以后新人不需要再花大量时间写低级初稿。AI 可以写。但新人必须学习如何判断 AI 的产物。

这意味着 junior 岗位要从“低级执行者”变成“判断力学徒”。

新人要做的事情会变成:

提出问题。

核查事实。

发现 AI 的废话。

识别数据口径。

记录判断依据。

说明为什么接受某个方案。

说明为什么拒绝某个方案。

写出风险和回滚路径。

在低风险项目里承担小型决策后果。

这套训练需要 senior 带。

未来真正重要的 senior,不只是自己能干活,还要能设计新人犯错的安全场景。

组织需要一种新的机制:

受控错误预算。

也就是承认人才培养一定要花钱,一定要允许低风险失败,一定要让新人经历真实反馈。

过去这笔钱以“新人效率低”“返工”“管理成本”“项目损耗”的形式隐性存在。未来如果公司想保留造血能力,就必须把这笔钱显性化。

否则它们会越来越依赖市场上已经存在的老手,直到老手变成极端稀缺资源。

六、AI 时代的组织会重新分层

未来公司大概率会出现几种形态。

第一类公司,只追求短期降本。它们会砍掉大量 junior,用 senior + AI 顶上。几年内效率很好,之后开始出现人才断层、判断力不足、系统失控。

第二类公司,会变成精英工作室。少数高手带 AI,完成过去一个部门的产出。这类结构很强,但不生产新人。它消耗成熟人才,不补充成熟人才。

第三类公司,会重建学徒制。新人用 AI 工作,但必须接受 senior 的判断训练。任务更少,反馈更密,错误被记录,能力成长被设计。这样的组织才可能长期稳定。

第四类公司,会把大量基础白领工作平台化、外包化、低价化。人变成 AI 流程里的廉价辅助节点,成长空间很有限。

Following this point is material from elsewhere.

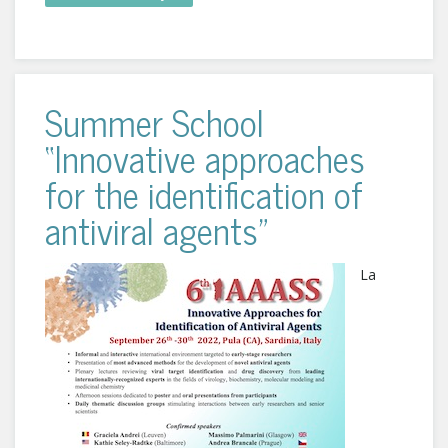
Summer School
“Innovative approaches
for the identification of
antiviral agents”
La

长期看,真正有竞争力的组织,不一定是 AI 用得最多的组织,而是最早解决“AI 时代怎么培养人”的组织。

七、最危险的不是失业,是成长通道消失

失业当然严重。

但更深的风险是成长通道消失。

一个社会可以通过福利、再分配、公共服务、低成本消费,暂时处理一部分失业问题。这个过程会很难,但至少还有政策工具可以讨论。

成长通道消失更麻烦。

如果一个年轻人没有机会在真实任务中犯错,没有机会接触真实客户,没有机会承担真实预算,没有机会经历真实失败,那他很难长成能独立判断的人。

如果一整代人都这样,社会就会出现高级能力断代。

这时候问题不只是就业率,也不是收入分配,而是整个组织文明的再生产能力。

一个社会如果不能持续生产会判断、会负责、会收口、会识别风险的人,它再多 AI 工具也会变脆。

工具会越来越强,人会越来越薄。

八、怎么办?

没有简单答案。

但至少可以先承认一个事实:

AI 不能只被当成降本工具。它还在重塑人才生产机制。

如果企业只看到“少招人省钱”,它们会在未来为人才断代付出更大代价。

如果学校还在训练学生写标准答案,它们会继续生产被 AI 直接替代的人。

如果年轻人只学会让 AI 生成内容,不学习如何判断、如何负责、如何处理真实后果,他们会停留在操作员层级。

比较现实的方向有几个。

第一,保留真实项目里的新人入口。数量可以少,但不能完全取消。

第二,把 junior 的训练重点从“产出初稿”转向“判断 AI 输出”。

第三,给新人设计低风险责任场景,让他们真正承担小后果。

第四,要求每个 AI 辅助任务留下判断记录:为什么这么做,风险是什么,怎么验收,怎么回滚。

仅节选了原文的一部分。